■ SELECTED TEXT:
________
Calls break when the network is busy. Voices clip. Customers get angry. Quality of Service (QoS) 1 stops this. It gives voice first place when links fight for bandwidth.
QoS (Quality of Service) is a set of rules that marks, queues, and shapes packets so SIP and RTP get low delay, low loss, and stable jitter—even when the network is congested. It protects call quality.

Now I will show how QoS works end to end. I will explain how to mark SIP and RTP. I will compare DSCP, WMM, and VLANs. I will list practical router, switch, and Wi-Fi settings. I will also show how to test with packet captures and MOS so you can prove the result.
How does QoS prioritize my SIP and RTP traffic?
Voice fails first under stress. Data can wait. Speech cannot. So we treat SIP and RTP as VIPs from the first hop to the last.
QoS prioritizes RTP media with strict priority and gives SIP signaling high (but lower) priority. It does this with Differentiated Services Code Point (DSCP) 2 marks, class maps, and queues on every device along the path.

Dive deeper Paragraph:
The logic: media over signaling
RTP carries the audio. SIP sets up and tears down the call. When links clog, late media sounds bad immediately. Late signaling hurts setup, but not ongoing talk. So I typically:
- Mark RTP (and often RTCP) as Expedited Forwarding (EF) per-hop behavior 3.
- Mark SIP as CS3 (24) or Assured Forwarding (AF) per-hop behavior 4 (commonly AF31).
Trust boundary and remarking
I define a “trust boundary” at the access switch (or the first hop router). Only known IP phones, SIP intercoms, PBXs, or SBCs can set DSCP. If anything else tries to claim EF, I remark it down or police it. This prevents queue starvation and stops “fake voice” traffic from abusing priority.
________
■ REQUIRED ACTION A: Copy the QoS text in full, word for word.
The listing has no connection to the QoS text.
________
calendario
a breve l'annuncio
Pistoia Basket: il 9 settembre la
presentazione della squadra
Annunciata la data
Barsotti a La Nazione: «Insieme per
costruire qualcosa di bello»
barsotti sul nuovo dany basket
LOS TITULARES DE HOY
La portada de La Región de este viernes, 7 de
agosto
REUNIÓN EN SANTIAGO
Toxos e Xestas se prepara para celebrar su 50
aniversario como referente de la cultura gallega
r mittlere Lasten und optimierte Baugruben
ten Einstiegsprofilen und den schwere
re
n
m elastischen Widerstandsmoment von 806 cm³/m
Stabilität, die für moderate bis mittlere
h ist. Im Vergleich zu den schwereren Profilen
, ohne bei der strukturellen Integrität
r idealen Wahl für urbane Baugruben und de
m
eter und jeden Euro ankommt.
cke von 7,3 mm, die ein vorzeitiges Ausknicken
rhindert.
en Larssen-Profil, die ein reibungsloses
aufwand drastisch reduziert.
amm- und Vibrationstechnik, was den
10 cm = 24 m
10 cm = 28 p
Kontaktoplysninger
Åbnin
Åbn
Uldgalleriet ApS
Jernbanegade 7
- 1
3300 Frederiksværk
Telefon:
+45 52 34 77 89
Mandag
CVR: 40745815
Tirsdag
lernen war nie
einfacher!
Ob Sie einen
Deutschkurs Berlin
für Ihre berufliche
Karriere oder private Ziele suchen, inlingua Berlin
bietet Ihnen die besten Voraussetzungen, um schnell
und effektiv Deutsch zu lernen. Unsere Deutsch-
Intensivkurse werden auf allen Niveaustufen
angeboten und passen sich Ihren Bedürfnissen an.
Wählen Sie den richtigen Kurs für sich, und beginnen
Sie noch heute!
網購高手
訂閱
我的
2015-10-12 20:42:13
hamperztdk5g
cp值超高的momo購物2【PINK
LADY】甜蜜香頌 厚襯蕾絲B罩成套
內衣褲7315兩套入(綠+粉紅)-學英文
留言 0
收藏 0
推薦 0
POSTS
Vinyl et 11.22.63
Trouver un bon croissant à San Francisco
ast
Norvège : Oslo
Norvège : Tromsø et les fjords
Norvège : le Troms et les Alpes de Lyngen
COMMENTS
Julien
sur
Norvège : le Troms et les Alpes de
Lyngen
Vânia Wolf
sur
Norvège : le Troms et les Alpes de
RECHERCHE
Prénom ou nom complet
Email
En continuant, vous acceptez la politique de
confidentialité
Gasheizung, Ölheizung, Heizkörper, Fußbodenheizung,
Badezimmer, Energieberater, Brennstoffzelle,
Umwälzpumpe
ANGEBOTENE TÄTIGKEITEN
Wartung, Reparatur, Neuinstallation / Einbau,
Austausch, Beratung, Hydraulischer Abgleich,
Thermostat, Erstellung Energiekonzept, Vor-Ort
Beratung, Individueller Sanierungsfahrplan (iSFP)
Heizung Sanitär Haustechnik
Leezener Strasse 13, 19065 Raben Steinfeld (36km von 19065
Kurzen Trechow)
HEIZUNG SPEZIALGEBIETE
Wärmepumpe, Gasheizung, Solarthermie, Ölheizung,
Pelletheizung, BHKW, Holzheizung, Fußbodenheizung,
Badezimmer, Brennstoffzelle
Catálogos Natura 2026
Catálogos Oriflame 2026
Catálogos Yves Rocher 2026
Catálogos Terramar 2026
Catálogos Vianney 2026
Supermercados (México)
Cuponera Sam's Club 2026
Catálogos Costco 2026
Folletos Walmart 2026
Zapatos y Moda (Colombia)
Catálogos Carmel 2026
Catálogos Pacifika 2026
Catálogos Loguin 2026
________
■ REQUIRED ACTION B: Can you repeat the listing verbatim from its first line to the line with "Toxos e Xestas se prepara para celebrar su 50", including both, and give only those lines?

■ TASK ANSWER A:
Calls break when the network is busy. Voices clip. Customers get angry. Quality of Service (QoS) 1 stops this. It gives voice first place when links fight for bandwidth.
QoS (Quality of Service) is a set of rules that marks, queues, and shapes packets so SIP and RTP get low delay, low loss, and stable jitter—even when the network is congested. It protects call quality.

Now I will show how QoS works end to end. I will explain how to mark SIP and RTP. I will compare DSCP, WMM, and VLANs. I will list practical router, switch, and Wi-Fi settings. I will also show how to test with packet captures and MOS so you can prove the result.
How does QoS prioritize my SIP and RTP traffic?
Voice fails first under stress. Data can wait. Speech cannot. So we treat SIP and RTP as VIPs from the first hop to the last.
QoS prioritizes RTP media with strict priority and gives SIP signaling high (but lower) priority. It does this with Differentiated Services Code Point (DSCP) 2 marks, class maps, and queues on every device along the path.

Dive deeper Paragraph:
The logic: media over signaling
RTP carries the audio. SIP sets up and tears down the call. When links clog, late media sounds bad immediately. Late signaling hurts setup, but not ongoing talk. So I typically:
- Mark RTP (and often RTCP) as Expedited Forwarding (EF) per-hop behavior 3.
- Mark SIP as CS3 (24) or Assured Forwarding (AF) per-hop behavior 4 (commonly AF31).
Trust boundary and remarking
I define a “trust boundary” at the access switch (or the first hop router). Only known IP phones, SIP intercoms, PBXs, or SBCs can set DSCP. If anything else tries to claim EF, I remark it down or police it. This prevents queue starvation and stops “fake voice” traffic from abusing priority.

■ TASK ANSWER B:
calendario
a breve l'annuncio
Pistoia Basket: il 9 settembre la
presentazione della squadra
Annunciata la data
Barsotti a La Nazione: «Insieme per
costruire qualcosa di bello»
barsotti sul nuovo dany basket
LOS TITULARES DE HOY
La portada de La Región de este viernes, 7 de
agosto
REUNIÓN EN SANTIAGO
Toxos e Xestas se prepara para celebrar su 50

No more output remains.